Testimony continued Tuesday in a certification hearing for a Wylie teenager accused of killing fellow classmate Ivan Mejia in March.
The teen, now 17, was 16 at the time of the crime.
A judge could rule to certify the juvenile as an adult instead of trying him in juvenile court.
Police allege that he and another 16-year-old lured Mejia to an area near Wylie East High School, where they put 17-year-old Mejia in a headlock, blocking his airway until he died.

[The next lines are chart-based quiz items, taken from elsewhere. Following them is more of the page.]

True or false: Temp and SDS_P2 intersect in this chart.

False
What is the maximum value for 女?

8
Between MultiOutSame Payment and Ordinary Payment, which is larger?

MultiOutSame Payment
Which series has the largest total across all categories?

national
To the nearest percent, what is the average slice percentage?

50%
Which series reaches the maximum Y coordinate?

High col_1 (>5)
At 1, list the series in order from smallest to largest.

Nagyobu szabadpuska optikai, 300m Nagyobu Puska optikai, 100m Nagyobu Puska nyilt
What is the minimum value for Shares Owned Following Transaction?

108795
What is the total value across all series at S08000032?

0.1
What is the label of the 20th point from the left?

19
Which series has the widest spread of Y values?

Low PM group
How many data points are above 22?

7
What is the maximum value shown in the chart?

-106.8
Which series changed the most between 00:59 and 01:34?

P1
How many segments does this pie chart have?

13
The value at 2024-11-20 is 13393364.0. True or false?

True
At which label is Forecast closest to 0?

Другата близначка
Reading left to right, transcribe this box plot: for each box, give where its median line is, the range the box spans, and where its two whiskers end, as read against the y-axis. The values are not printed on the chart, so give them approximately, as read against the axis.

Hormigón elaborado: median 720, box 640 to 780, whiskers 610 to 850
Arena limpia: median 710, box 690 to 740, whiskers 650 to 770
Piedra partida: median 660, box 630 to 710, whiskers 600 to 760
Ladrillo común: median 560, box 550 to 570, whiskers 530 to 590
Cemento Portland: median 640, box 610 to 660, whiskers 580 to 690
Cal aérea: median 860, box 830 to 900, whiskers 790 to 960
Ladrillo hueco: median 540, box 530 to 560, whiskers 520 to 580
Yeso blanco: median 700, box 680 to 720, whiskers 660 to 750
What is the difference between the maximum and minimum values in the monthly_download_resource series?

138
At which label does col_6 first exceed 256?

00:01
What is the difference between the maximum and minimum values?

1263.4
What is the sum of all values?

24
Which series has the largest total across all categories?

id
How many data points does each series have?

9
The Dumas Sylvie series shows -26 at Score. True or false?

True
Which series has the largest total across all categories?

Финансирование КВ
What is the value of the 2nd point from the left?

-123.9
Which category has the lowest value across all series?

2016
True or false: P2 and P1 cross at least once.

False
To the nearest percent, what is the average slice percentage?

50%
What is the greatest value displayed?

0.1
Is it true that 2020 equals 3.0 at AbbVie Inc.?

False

Dr. Emily Ogden with the Dallas County Medical Examiner’s Office performed Mejia’s autopsy. She testified Tuesday Mejia’s official cause of death was “homicidal violence, including strangulation.”
On the stand for much of Tuesday morning was Dr. Robert Lackey, a psychologist who conducted several evaluating sessions with the juvenile respondent before this week’s hearing.
Lackey testified the young man had an “average” IQ, “generally did well in school,” despite a drop in his grades over the past school year, and had no disciplinary issues.
The young man was also involved in yearbook, his church, had refereed soccer and wanted to join the ROTC.
He also appeared to come from an “appropriate” and fairly stable family background, though his parents are divorced.
Lackey said during their sessions, the young man appeared “anxious, stressed” and “worried.” He had been diagnosed by a different doctor as having “generalized anxiety disorder.”
Lackey testified the juvenile was uncomfortable and hesitant to talk about Mejia's murder. However, after a few sessions, Lackey testified the young man claimed “100 percent responsibility” for the crime, adding that “without him, the co-respondent wouldn’t be able to do it.”
Lackey said the young man told him the planning of the crime took about five days, during which he often referred to the TV show “Dexter,” which features a serial killer.
The psychologist added that the teen seems “more sophisticated” than a teen around 17-years-old.
In terms of planning the crime, Lackey added the teen discussed the planning process during their sessions.
“He did say they weighed out the pros and cons,” Lackey said. “They discussed using a bat, what they were going to gather, where they were going to dig the hole.”
However, in Lackey’s opinion, while the teen “cognitively and rationally understood” the concept of murder, “emotionally,” he did not appear to understand the consequences of the crime.
“[He] didn’t have a real-life picture of what this entailed,” Lackey said. “Although he understands rationally there are serious consequences, I don’t think he understands the specifics.”
While Lackey said the teen expressed “remorse” after the crime, he also told the psychologist he and the other teen knew they were looking at “20 to life” in the planning of the crime if “they didn’t get it right.”
The decision to certify the juvenile as an adult is up to a Collin County judge this week.
The family of victim Ivan Mejia has told NBC 5 they would like to see both young men currently in juvenile detention to be tried as adults.
The juvenile’s attorney, Edwin King, told NBC 5 he doesn’t feel an adult prison is an appropriate place for a 17-year-old, who he said, would benefit from counseling and rehabilitation available in the juvenile justice system.